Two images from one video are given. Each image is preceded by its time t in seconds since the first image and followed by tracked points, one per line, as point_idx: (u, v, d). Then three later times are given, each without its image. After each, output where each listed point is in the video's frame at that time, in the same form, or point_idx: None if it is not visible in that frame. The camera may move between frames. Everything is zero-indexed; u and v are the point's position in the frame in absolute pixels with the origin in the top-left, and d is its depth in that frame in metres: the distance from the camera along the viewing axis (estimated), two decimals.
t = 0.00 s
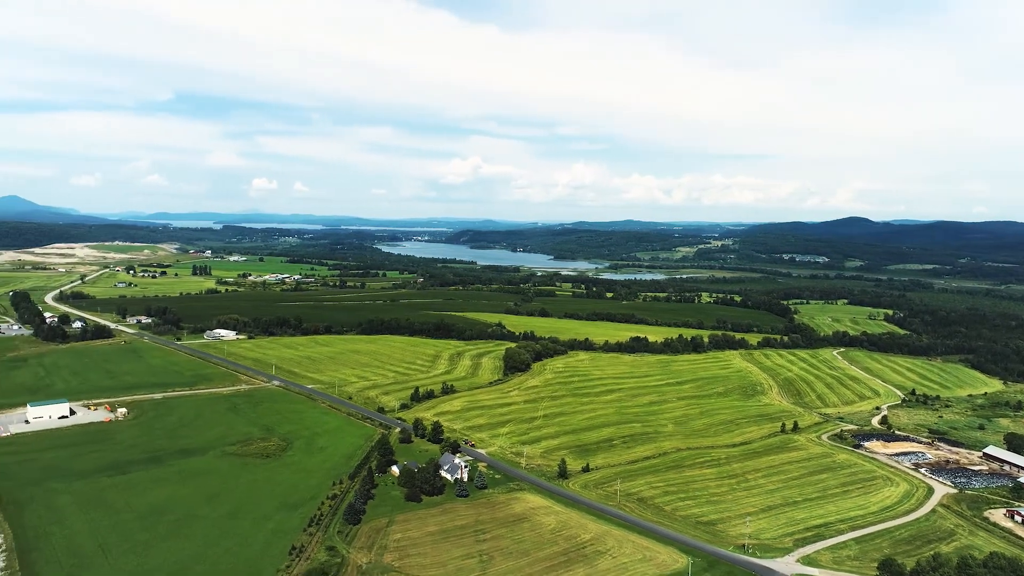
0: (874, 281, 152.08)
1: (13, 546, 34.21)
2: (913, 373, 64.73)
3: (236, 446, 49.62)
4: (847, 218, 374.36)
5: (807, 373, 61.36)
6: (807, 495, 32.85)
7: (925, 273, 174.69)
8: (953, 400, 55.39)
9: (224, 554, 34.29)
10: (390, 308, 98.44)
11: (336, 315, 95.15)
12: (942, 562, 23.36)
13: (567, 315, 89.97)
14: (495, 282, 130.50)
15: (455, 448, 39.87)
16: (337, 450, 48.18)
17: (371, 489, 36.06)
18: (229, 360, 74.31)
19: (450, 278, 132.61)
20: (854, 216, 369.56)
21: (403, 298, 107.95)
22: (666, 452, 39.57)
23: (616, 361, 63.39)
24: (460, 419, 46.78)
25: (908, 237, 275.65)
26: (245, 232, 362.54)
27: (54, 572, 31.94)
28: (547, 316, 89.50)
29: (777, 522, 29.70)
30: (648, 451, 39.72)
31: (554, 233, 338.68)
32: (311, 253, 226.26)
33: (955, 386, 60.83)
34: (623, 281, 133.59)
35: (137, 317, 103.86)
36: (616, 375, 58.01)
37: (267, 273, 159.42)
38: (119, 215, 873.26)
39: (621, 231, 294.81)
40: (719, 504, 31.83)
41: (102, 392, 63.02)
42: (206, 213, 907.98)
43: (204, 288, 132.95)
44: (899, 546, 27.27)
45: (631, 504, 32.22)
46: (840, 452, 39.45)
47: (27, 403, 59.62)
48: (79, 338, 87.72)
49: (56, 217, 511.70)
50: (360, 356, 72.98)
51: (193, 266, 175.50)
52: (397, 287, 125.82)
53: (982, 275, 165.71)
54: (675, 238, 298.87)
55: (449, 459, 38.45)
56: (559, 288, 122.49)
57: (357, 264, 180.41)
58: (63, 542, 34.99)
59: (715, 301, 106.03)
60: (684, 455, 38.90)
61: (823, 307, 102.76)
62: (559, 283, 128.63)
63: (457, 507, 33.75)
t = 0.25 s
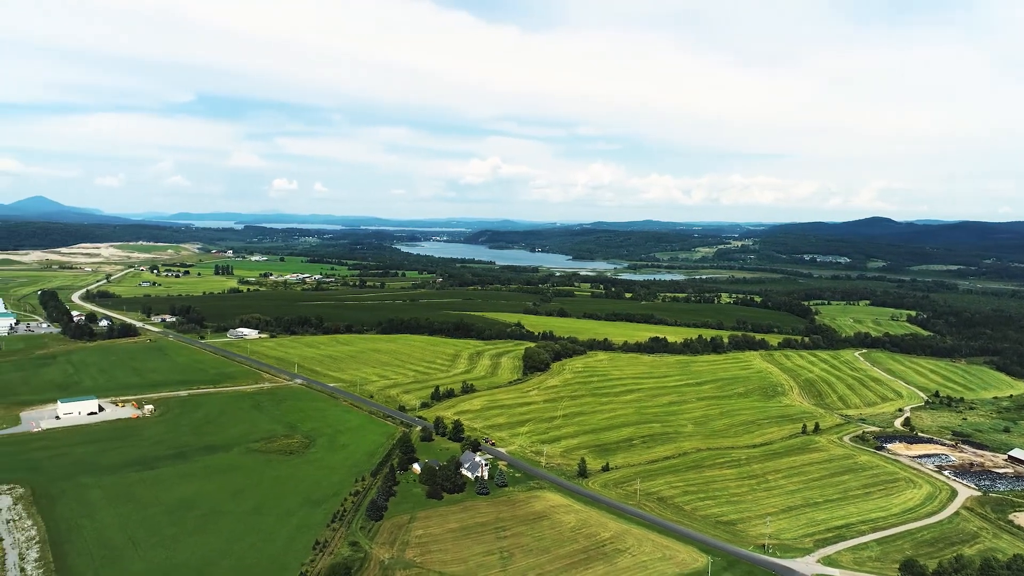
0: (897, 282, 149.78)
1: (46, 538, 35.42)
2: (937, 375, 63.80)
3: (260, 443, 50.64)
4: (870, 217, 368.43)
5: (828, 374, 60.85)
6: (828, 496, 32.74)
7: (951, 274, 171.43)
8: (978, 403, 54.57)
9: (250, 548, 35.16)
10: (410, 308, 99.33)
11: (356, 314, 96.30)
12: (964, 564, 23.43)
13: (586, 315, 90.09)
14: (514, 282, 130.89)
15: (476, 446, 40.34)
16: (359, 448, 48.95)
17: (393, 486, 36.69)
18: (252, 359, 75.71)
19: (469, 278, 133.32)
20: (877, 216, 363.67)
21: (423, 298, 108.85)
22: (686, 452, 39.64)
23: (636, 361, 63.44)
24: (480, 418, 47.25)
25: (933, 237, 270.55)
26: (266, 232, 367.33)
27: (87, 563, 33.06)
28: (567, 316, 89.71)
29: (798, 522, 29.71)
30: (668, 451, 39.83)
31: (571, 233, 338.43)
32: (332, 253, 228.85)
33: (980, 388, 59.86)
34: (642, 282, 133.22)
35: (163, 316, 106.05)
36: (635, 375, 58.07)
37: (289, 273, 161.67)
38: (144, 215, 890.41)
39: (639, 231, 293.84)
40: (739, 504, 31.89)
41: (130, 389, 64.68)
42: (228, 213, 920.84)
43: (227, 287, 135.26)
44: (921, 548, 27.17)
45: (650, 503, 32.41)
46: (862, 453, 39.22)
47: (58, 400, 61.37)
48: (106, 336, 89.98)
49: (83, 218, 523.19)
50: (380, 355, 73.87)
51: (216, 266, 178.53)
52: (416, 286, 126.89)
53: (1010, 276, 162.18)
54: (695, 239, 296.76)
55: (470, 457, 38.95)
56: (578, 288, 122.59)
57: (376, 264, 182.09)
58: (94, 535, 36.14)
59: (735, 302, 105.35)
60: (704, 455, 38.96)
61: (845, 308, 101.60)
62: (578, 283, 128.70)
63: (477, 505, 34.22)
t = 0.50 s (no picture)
0: (925, 283, 146.97)
1: (83, 530, 36.77)
2: (966, 377, 62.71)
3: (287, 439, 51.77)
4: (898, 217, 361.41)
5: (853, 376, 60.23)
6: (853, 497, 32.56)
7: (981, 276, 167.62)
8: (1008, 406, 53.55)
9: (278, 542, 36.10)
10: (432, 308, 100.33)
11: (380, 314, 97.57)
12: (991, 567, 23.31)
13: (608, 315, 90.18)
14: (536, 282, 131.34)
15: (499, 444, 40.83)
16: (384, 445, 49.80)
17: (418, 483, 37.30)
18: (278, 357, 77.23)
19: (491, 278, 134.09)
20: (904, 216, 356.51)
21: (445, 298, 109.82)
22: (708, 452, 39.70)
23: (658, 361, 63.41)
24: (503, 417, 47.77)
25: (963, 237, 264.46)
26: (290, 232, 372.59)
27: (123, 554, 34.27)
28: (588, 316, 89.93)
29: (822, 523, 29.65)
30: (691, 451, 39.91)
31: (592, 234, 337.97)
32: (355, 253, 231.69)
33: (1010, 391, 58.70)
34: (664, 282, 132.67)
35: (191, 314, 108.55)
36: (658, 375, 58.09)
37: (313, 272, 164.12)
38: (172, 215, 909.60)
39: (661, 231, 292.03)
40: (762, 505, 31.90)
41: (160, 386, 66.51)
42: (255, 213, 934.98)
43: (253, 287, 137.81)
44: (948, 550, 26.98)
45: (673, 502, 32.60)
46: (888, 455, 38.88)
47: (91, 396, 63.32)
48: (136, 334, 92.53)
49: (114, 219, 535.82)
50: (404, 354, 74.87)
51: (242, 266, 181.91)
52: (438, 286, 128.07)
53: None
54: (718, 239, 294.13)
55: (493, 455, 39.42)
56: (599, 288, 122.63)
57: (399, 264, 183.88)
58: (128, 527, 37.40)
59: (758, 302, 104.52)
60: (727, 455, 38.99)
61: (871, 309, 100.16)
62: (600, 284, 128.68)
63: (501, 503, 34.68)
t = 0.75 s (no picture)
0: (951, 284, 144.30)
1: (113, 523, 37.93)
2: (992, 379, 61.67)
3: (310, 436, 52.73)
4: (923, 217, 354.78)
5: (876, 377, 59.58)
6: (874, 499, 32.41)
7: (1009, 276, 164.13)
8: None
9: (302, 537, 36.92)
10: (452, 308, 101.07)
11: (400, 313, 98.60)
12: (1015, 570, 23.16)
13: (627, 316, 90.13)
14: (555, 282, 131.60)
15: (519, 443, 41.25)
16: (405, 443, 50.51)
17: (439, 480, 37.85)
18: (300, 355, 78.50)
19: (510, 278, 134.63)
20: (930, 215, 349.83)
21: (464, 298, 110.53)
22: (729, 453, 39.68)
23: (678, 362, 63.33)
24: (522, 416, 48.19)
25: (991, 237, 258.86)
26: (311, 232, 377.05)
27: (153, 546, 35.35)
28: (608, 317, 89.99)
29: (843, 524, 29.61)
30: (711, 451, 39.96)
31: (611, 234, 337.25)
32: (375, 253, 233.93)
33: None
34: (683, 283, 132.05)
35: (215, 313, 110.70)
36: (677, 375, 58.06)
37: (334, 272, 166.18)
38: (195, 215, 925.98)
39: (680, 232, 290.30)
40: (783, 505, 31.91)
41: (187, 384, 68.09)
42: (276, 214, 948.05)
43: (275, 286, 139.94)
44: (971, 553, 26.81)
45: (693, 502, 32.76)
46: (911, 458, 38.52)
47: (119, 392, 65.04)
48: (162, 333, 94.66)
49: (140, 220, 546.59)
50: (424, 353, 75.67)
51: (264, 265, 184.72)
52: (457, 286, 128.94)
53: None
54: (739, 239, 291.54)
55: (514, 454, 39.81)
56: (619, 288, 122.50)
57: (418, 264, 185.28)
58: (157, 520, 38.53)
59: (779, 303, 103.62)
60: (747, 456, 38.97)
61: (895, 310, 98.73)
62: (619, 284, 128.52)
63: (521, 500, 35.11)
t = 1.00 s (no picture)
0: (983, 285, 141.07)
1: (147, 515, 39.22)
2: None
3: (336, 433, 53.76)
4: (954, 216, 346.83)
5: (902, 379, 58.77)
6: (900, 501, 32.20)
7: None
8: None
9: (328, 531, 37.79)
10: (475, 307, 101.84)
11: (423, 313, 99.69)
12: None
13: (650, 316, 89.95)
14: (578, 282, 131.76)
15: (542, 442, 41.67)
16: (429, 441, 51.24)
17: (463, 477, 38.43)
18: (325, 354, 79.90)
19: (532, 278, 135.07)
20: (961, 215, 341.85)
21: (486, 298, 111.25)
22: (752, 453, 39.64)
23: (701, 362, 63.15)
24: (545, 415, 48.60)
25: None
26: (334, 232, 381.70)
27: (185, 539, 36.48)
28: (630, 317, 89.93)
29: (867, 525, 29.51)
30: (734, 452, 39.94)
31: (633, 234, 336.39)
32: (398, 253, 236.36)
33: None
34: (706, 283, 131.16)
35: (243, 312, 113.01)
36: (700, 376, 57.94)
37: (358, 271, 168.40)
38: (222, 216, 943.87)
39: (703, 232, 288.22)
40: (806, 506, 31.87)
41: (216, 381, 69.82)
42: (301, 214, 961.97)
43: (300, 285, 142.25)
44: (999, 556, 26.57)
45: (716, 502, 32.89)
46: (938, 460, 38.09)
47: (150, 389, 66.93)
48: (190, 331, 96.98)
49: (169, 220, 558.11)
50: (447, 352, 76.49)
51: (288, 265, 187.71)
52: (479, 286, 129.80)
53: None
54: (762, 240, 288.15)
55: (537, 452, 40.25)
56: (641, 288, 122.22)
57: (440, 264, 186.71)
58: (189, 513, 39.73)
59: (804, 304, 102.46)
60: (771, 457, 38.88)
61: (923, 312, 97.04)
62: (641, 284, 128.17)
63: (544, 499, 35.55)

....................

• **YOUR INSTRUCTIONS**:
Above are records; repeat only the lines starting at the line with "34: (642, 282, 133.22)" and ending at the line with "62: (578, 283, 128.70)", exactly as they appear, both included.

• **RESULT OF THIS TASK**:
34: (642, 282, 133.22)
35: (163, 316, 106.05)
36: (635, 375, 58.07)
37: (289, 273, 161.67)
38: (144, 215, 890.41)
39: (639, 231, 293.84)
40: (739, 504, 31.89)
41: (130, 389, 64.68)
42: (228, 213, 920.84)
43: (227, 287, 135.26)
44: (921, 548, 27.17)
45: (650, 503, 32.41)
46: (862, 453, 39.22)
47: (58, 400, 61.37)
48: (106, 336, 89.98)
49: (83, 218, 523.19)
50: (380, 355, 73.87)
51: (216, 266, 178.53)
52: (416, 286, 126.89)
53: (1010, 276, 162.18)
54: (695, 239, 296.76)
55: (470, 457, 38.95)
56: (578, 288, 122.59)
57: (376, 264, 182.09)
58: (94, 535, 36.14)
59: (735, 302, 105.35)
60: (704, 455, 38.96)
61: (845, 308, 101.60)
62: (578, 283, 128.70)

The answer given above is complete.